PROBLEM TO SOLVE → Can you transcribe every line of the listing below word for word, leaving the pictures out of your answer?

MATERIAL FOR THIS EXERCISE →
* * * * *

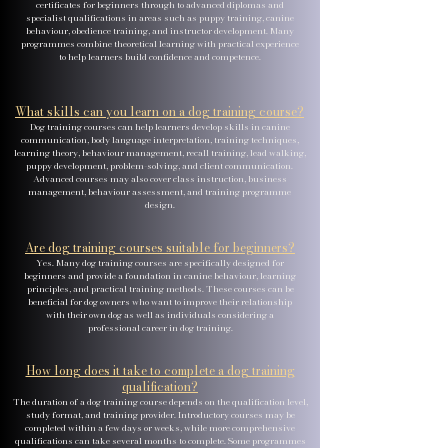
certificates for beginners through to advanced diplomas and
specialist qualifications in areas such as puppy training, canine
behaviour, obedience training, and instructor development. Many
programmes combine theoretical learning with practical experience
to help learners build confidence and competence.
What skills can you learn on a dog training course?
Dog training courses can help learners develop skills in canine
communication, body language interpretation, training techniques,
learning theory, behaviour management, recall training, lead walking,
puppy development, problem-solving, and client communication.
Advanced courses may also cover class instruction, business
management, behaviour assessment, and training programme
design.
Are dog training courses suitable for beginners?
Yes. Many dog training courses are specifically designed for
beginners and provide a foundation in canine behaviour, learning
principles, and practical training methods. These courses can be
beneficial for dog owners who want to improve their relationship
with their own dog as well as individuals considering a
professional career in dog training.
How long does it take to complete a dog training
qualification?
The duration of a dog training course depends on the qualification level,
study format, and training provider. Introductory courses may be
completed within a few days or weeks, while more comprehensive
qualifications can take several months to complete. Some programmes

* * * * *

RESULT →
certificates for beginners through to advanced diplomas and
specialist qualifications in areas such as puppy training, canine
behaviour, obedience training, and instructor development. Many
programmes combine theoretical learning with practical experience
to help learners build confidence and competence.
What skills can you learn on a dog training course?
Dog training courses can help learners develop skills in canine
communication, body language interpretation, training techniques,
learning theory, behaviour management, recall training, lead walking,
puppy development, problem-solving, and client communication.
Advanced courses may also cover class instruction, business
management, behaviour assessment, and training programme
design.
Are dog training courses suitable for beginners?
Yes. Many dog training courses are specifically designed for
beginners and provide a foundation in canine behaviour, learning
principles, and practical training methods. These courses can be
beneficial for dog owners who want to improve their relationship
with their own dog as well as individuals considering a
professional career in dog training.
How long does it take to complete a dog training
qualification?
The duration of a dog training course depends on the qualification level,
study format, and training provider. Introductory courses may be
completed within a few days or weeks, while more comprehensive
qualifications can take several months to complete. Some programmes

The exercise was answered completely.